Records from a data source
# # # # # # #
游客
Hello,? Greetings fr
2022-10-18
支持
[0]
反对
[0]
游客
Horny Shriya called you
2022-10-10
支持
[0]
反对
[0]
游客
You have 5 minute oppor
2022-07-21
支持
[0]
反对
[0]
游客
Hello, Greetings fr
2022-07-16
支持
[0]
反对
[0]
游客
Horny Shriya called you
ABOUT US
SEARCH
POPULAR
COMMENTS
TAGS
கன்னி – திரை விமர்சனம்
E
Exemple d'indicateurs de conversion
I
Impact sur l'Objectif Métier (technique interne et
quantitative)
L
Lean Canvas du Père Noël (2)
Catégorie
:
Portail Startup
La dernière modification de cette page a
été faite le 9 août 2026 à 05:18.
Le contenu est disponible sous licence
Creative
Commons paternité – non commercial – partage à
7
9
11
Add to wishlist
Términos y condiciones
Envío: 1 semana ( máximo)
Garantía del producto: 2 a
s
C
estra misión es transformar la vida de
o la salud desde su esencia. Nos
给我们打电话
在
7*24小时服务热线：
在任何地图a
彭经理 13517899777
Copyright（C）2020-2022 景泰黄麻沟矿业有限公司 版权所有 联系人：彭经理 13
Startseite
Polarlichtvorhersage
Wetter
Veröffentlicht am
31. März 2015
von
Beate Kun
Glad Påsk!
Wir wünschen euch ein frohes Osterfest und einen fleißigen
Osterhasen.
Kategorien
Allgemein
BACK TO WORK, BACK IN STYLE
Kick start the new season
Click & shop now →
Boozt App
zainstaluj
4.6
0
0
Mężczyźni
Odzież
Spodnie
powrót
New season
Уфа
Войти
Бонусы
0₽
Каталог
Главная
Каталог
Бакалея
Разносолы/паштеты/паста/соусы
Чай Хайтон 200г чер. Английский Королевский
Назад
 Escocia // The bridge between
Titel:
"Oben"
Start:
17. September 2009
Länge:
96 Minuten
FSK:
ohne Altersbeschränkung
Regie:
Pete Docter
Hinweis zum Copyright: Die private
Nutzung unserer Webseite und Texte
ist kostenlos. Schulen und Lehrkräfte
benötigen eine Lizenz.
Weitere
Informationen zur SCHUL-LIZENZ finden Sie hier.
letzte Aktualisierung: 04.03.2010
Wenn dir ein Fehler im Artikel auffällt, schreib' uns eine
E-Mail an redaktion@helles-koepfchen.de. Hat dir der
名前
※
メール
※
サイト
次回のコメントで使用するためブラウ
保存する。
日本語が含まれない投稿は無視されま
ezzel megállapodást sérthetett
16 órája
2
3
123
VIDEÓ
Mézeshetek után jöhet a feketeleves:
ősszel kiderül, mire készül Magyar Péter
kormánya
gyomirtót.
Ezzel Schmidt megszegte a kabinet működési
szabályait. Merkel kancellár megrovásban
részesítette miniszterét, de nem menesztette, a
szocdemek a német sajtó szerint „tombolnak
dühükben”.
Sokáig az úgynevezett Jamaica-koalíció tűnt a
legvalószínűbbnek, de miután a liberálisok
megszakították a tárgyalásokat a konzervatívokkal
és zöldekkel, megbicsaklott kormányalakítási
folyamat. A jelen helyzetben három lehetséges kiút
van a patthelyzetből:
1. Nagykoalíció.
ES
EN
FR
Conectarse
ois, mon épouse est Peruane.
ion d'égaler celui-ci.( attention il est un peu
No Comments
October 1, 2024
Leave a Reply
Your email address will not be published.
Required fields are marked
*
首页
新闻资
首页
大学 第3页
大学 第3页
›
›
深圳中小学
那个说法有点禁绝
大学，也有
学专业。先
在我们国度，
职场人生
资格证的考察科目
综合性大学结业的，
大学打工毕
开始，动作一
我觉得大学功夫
# # # # # # #
Please pull out every line of the records that contains the word "season". Case counts.

Kick start the new season
New season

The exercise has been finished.